FD Fire Department to take on more lift assist calls
Will cover northern part of county
On a regular basis, emergency medical service providers and firefighters in Webster County get called to help pick someone up off the floor or the ground.
These kinds of responses are called lift assists. They are often defined as situations in which someone falls from a standing or sitting position, is not hurt, but cannot get up by themselves.
To ensure that a trained emergency medical responder assesses a person in need of a lift assist, the Fort Dodge Fire Department will begin responding to those calls in the northern half of Webster County.
The procedure was announced during Wednesday’s meeting of the Webster County Emergency Medical Service Advisory Council.
“We want to get that ambulance headed in that direction,” Scott Richard, the county’s emergency medical service coordinator said.
The Fire Department now responds to lift assist calls in the city limits.

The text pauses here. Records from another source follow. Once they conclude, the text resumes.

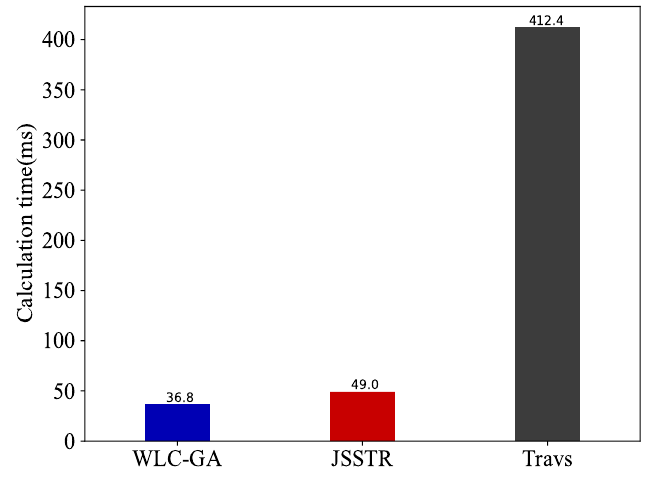
Figure 10. Calculation time comparison for JSSTR, Travs and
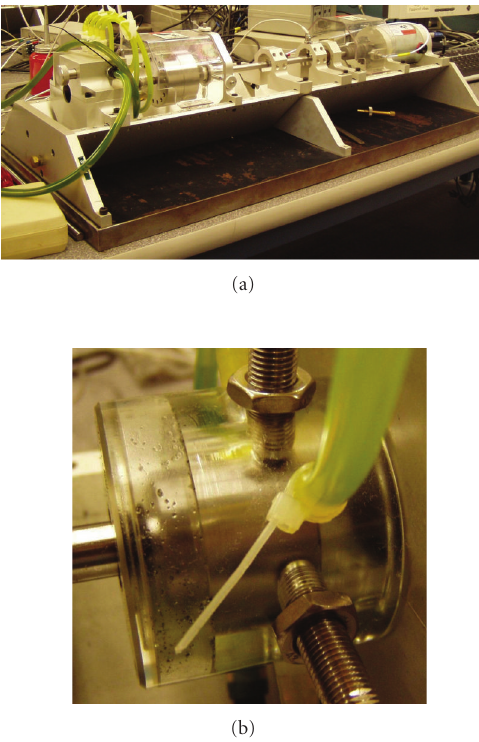
Figure 12: Experimental setup (a) with fluid bearing on the left and variable speed motor on the right, (b) close-up of fluid bearing showing supply lines and proximity probes.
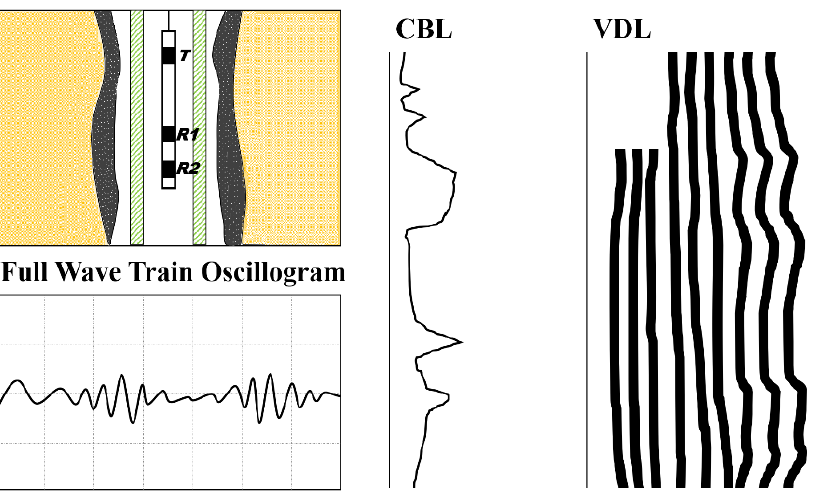
Figure 6. Waveform and CBL-VDL of poor cementation at the first interface and good cementation at the second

In the southern half of the county, either the Dayton Rescue Squad or Southwest Webster Emergency Medical Service responds. In the northern half of the county, the local volunteer fire department responds.
Richard said those volunteer fire departments may not have a trained emergency medical provider available to assess the person in need of a lift assist. That’s why an ambulance from Fort Dodge will be sent.
If the volunteer fire department has an EMT or emergency medical responder on scene, that person can check the individual and advise the Fort Dodge unit to go back to the station if it isn’t needed, Richard said.
He said this procedure is consistent with what is done in Fort Dodge and the southern half of the county.
On May 11, the City Council instituted fees for repeated lift assist calls. Those fees will apparently not be charged for the out-of-town lift assists.
When the council approved those fees, the elected officials were told that lift assists account for about 5 percent of the Fire Department’s calls.